They are saying that you simply create a few of your greatest work if you’re put in a tough state of affairs, and for the numerous composers who needed to make the Sport Boy’s crude audio {hardware} sing, that does appear to have been the case. Regardless of its humble nature, the console is dwelling to some really memorable soundtracks – and one one who arguably mastered it higher than most was Konami’s Hidehiro Funauchi (additionally credited as ‘FK‑King’).
There’s little or no info on-line about Funauchi, and far of what you are about to learn right here is knowledgeable by a superb piece on the composer by Micro-Chop’s Gino Sorcinelli. Evidently he joined Konami within the late ’80s, incomes his first composter credit score got here in 1989 on the Household Laptop title TwinBee 3: Poko Poko Daimaō alongside Atsushi Fujio (‘Sukenomiya’) and Katsuhiko Suzuki (‘Flamingo’). This is able to grow to be his solely non-Sport Boy composer credit score, and for the following few years, he plied his commerce fastidiously on Nintendo’s monochrome handheld, turning out among the greatest soundtracks to ever grace the console.
In the identical yr he labored on TwinBee 3, he was a part of the three-person crew (with Shigeru Fukutake and Norio Hanzawa) that created the rating for Castlevania: The Journey. Whereas the sport itself is not a basic, the music is superb, particularly for such an early Sport Boy launch. Sticking with the Sport Boy, Funauchi gained his first solo composer credit score for Skate or Die: Dangerous ‘N Rad, adopted by Operation C (Contra in Japan, Probotector in Europe. He was as soon as once more listed as the only real composer for this recreation and contributed some superb tracks, whereas his rendition of the basic degree one ‘Jungle Theme’ is arguably one of the best.
Simply hear for your self should you do not consider us:
Funauchi then collaborated with Shigeru Fukutake and Akiko Itoh on the Sport Boy model of Parodius earlier than delivering what’s regarded by many to be his magnum opus: the rating for Castlevania II: Belmont’s Revenge.
This was the primary Castlevania recreation that your humble scribe ever performed, and is among the essential causes that the collection is my private favorite to this very day.
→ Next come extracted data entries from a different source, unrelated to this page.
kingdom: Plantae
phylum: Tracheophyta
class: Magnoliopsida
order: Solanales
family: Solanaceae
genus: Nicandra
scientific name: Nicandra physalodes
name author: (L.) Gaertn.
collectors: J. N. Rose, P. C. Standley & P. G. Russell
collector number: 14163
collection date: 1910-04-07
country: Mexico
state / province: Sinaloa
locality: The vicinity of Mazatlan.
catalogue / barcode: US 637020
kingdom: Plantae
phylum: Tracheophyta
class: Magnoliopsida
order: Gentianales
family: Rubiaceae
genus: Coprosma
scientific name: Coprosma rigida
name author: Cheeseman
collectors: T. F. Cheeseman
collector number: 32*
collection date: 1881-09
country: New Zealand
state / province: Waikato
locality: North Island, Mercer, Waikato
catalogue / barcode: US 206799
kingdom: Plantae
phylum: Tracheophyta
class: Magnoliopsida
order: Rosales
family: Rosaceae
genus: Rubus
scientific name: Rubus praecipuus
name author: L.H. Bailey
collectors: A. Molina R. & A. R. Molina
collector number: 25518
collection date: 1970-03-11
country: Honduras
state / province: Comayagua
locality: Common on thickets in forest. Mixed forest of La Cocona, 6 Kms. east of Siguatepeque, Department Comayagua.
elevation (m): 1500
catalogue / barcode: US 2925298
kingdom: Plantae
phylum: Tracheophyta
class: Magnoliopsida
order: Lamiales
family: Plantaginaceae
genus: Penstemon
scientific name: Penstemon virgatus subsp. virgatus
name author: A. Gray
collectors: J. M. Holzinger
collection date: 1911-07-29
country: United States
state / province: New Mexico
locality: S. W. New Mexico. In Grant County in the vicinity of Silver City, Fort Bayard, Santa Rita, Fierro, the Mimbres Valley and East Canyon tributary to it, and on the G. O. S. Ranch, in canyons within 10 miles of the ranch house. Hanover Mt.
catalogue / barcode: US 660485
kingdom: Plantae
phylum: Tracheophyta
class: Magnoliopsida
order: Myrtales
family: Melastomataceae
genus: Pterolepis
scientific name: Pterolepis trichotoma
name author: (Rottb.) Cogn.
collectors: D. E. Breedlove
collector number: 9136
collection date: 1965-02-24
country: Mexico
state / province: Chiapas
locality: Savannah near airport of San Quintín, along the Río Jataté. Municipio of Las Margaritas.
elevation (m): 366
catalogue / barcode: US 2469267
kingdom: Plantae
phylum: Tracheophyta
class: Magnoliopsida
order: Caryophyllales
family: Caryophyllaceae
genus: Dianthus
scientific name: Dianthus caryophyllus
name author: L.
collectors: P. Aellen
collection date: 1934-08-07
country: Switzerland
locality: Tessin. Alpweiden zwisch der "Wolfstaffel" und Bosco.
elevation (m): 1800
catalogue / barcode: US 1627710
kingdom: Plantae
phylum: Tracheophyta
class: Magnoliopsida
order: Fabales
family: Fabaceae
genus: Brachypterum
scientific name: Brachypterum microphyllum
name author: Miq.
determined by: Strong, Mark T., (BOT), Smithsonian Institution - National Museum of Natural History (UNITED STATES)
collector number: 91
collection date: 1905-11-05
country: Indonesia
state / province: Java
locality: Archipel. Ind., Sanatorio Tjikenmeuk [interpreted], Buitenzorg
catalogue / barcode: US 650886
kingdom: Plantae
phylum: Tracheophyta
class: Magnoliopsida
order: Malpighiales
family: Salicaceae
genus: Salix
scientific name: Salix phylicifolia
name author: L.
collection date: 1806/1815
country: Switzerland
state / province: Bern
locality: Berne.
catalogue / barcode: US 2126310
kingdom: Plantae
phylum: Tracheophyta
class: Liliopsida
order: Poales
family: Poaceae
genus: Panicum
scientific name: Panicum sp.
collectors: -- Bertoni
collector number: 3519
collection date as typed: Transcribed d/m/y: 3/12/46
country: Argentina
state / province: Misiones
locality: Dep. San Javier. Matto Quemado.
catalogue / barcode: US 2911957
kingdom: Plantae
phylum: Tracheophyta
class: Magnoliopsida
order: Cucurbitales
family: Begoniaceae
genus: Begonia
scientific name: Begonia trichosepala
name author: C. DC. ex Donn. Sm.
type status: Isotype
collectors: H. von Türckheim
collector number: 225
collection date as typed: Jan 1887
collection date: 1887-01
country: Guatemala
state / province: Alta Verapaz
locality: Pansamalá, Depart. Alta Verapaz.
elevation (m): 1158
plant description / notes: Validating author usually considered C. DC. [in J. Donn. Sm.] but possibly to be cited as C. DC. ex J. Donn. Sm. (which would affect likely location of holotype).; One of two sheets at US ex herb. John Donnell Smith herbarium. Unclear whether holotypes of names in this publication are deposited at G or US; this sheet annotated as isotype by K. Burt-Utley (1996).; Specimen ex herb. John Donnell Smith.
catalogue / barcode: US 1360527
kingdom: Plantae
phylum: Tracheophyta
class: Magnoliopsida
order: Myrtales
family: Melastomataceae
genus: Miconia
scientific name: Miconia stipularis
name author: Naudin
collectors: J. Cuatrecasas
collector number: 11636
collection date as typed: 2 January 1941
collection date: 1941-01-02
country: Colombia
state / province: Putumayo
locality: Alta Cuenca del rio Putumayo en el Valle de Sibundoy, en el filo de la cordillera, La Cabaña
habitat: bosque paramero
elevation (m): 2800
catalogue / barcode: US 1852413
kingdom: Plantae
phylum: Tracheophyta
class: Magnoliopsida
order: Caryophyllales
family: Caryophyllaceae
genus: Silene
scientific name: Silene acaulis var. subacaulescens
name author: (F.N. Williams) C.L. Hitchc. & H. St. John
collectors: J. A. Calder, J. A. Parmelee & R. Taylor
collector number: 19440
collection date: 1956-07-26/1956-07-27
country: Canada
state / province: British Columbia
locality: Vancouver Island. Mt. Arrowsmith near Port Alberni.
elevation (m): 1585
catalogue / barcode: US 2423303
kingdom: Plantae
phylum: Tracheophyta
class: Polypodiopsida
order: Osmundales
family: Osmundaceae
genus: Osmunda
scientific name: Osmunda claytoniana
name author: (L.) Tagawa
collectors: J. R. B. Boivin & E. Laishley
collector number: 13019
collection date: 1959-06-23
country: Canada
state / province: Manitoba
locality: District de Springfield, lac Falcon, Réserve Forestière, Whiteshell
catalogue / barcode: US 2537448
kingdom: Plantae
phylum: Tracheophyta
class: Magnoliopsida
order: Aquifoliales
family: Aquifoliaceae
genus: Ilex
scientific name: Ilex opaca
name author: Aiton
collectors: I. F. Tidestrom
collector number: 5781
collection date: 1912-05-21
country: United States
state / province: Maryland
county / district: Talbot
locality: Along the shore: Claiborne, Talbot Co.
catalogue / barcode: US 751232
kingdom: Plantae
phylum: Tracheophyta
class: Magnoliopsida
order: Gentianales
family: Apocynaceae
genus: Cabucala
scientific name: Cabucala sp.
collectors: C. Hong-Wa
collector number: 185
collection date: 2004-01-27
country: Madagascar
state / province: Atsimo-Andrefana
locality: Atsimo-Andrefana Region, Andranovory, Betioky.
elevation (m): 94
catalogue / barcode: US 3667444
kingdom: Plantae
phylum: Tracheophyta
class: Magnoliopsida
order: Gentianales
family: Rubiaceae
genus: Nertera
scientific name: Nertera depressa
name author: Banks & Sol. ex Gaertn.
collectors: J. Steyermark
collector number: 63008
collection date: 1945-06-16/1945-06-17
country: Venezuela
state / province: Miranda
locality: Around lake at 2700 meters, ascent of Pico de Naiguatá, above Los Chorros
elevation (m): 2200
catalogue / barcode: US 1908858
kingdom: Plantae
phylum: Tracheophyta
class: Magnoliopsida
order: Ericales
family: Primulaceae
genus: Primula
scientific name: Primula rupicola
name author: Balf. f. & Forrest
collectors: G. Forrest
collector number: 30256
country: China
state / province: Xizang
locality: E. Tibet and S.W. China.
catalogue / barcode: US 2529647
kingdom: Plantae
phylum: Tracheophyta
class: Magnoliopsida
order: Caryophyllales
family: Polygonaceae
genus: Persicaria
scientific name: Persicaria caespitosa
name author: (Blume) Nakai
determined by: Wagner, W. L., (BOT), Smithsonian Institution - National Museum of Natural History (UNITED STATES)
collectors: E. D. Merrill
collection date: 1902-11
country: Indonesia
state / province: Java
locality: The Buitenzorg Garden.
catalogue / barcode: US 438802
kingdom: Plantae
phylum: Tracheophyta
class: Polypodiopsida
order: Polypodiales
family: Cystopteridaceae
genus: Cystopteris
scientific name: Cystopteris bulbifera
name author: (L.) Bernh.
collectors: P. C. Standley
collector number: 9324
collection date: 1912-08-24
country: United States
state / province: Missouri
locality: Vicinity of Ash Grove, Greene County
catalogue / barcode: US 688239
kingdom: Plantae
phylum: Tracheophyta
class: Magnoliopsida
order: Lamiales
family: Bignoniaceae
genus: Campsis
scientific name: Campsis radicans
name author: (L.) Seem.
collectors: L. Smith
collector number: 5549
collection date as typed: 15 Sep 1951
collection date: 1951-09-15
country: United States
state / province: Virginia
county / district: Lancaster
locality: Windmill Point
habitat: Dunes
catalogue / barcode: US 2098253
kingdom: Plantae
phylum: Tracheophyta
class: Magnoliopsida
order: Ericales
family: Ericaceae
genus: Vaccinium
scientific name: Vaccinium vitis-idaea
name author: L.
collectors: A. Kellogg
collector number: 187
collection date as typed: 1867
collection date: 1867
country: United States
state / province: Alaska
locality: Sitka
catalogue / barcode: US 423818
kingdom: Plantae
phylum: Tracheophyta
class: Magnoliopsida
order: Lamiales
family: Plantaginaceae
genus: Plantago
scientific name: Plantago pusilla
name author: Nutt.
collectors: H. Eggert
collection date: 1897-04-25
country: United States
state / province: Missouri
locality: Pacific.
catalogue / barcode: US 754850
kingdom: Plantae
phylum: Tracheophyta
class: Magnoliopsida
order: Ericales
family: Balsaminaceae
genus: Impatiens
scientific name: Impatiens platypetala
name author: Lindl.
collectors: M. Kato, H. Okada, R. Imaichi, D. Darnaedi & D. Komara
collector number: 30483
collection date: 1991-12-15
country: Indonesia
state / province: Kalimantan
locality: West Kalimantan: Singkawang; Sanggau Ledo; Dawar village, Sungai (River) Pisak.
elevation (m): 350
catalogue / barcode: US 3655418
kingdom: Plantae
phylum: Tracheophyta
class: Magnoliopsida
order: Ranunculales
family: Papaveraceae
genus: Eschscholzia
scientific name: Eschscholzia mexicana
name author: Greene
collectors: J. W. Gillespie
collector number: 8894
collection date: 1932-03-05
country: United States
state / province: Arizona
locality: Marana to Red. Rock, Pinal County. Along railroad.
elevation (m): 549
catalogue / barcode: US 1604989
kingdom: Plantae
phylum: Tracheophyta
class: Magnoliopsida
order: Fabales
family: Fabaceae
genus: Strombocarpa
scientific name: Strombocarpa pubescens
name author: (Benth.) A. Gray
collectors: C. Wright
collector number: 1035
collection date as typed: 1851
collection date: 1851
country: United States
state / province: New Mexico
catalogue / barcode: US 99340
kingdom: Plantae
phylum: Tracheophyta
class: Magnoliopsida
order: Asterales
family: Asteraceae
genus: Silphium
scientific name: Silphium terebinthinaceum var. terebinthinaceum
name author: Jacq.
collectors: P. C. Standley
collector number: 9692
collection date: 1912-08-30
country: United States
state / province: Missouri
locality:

Belmont’s Revenge solved nearly all the gameplay issues that Castlevania: The Journey had, however the accompanying soundtrack actually elevated the expertise to the following degree – a lot in order that I purchased a type of bolt-on Nuby sound amplifiers and used the sport’s hidden sound take a look at possibility (‘Coronary heart, Coronary heart, Coronary heart, Coronary heart’ on the password display) to harass my household every day. This was the primary time I might listened to online game music after I wasn’t truly enjoying the sport itself – and it was on {hardware} which was only some steps up from a doorbell on the evolutionary ladder. That claims loads about Funauchi’s potential to make the Sport Boy audio {hardware} really shine in a way that was seemingly past most of his contemporaries.
Funauchi’s subsequent venture was Blades of Metal, a collaboration with Akiko Ito. He then labored on the wonderful rating for Tiny Toon Adventures: Babs’ Massive Break in 1992 earlier than transferring on to the equally sensible music for Zen: Intergalactic Ninja, an motion platformer based mostly on the cult ’80s comedian e-book by Steve Stern and Dan Cote. Whereas these licenced titles might simply have been populated by primary, uninspired soundtracks, Funauchi’s expertise shone by; he was in a position to create swirling, atmospheric soundscapes that caught in your reminiscence lengthy after you’d powered down the console.
What’s puzzling is that after Zen: Intergalactic Ninja, Funauchi turned his again on recreation music and as an alternative moved into video work; MobyGames credit him as engaged on ‘movie digitisation’ on Hideo Kojima’s Policenauts in 1996, and he contributed to the opening sequences for Gradius: Deluxe Pack (1996) and Nagano Winter Olympics ’98 (1997) earlier than apparently vanishing from the video games trade altogether.
It is not typical for online game professionals to float away from the trade, particularly as expertise evolves and the required skillsets change – Hajime Hirasawa, who created the superb music for the unique Star Fox, would depart Nintendo (and video video games) shortly afterwards, for instance – however it’s nonetheless disappointing that Funauchi did not stick round to present us extra masterpieces.
Wherever he’s now, we hope that he is conscious of the unimaginable legacy he is left behind within the video games trade.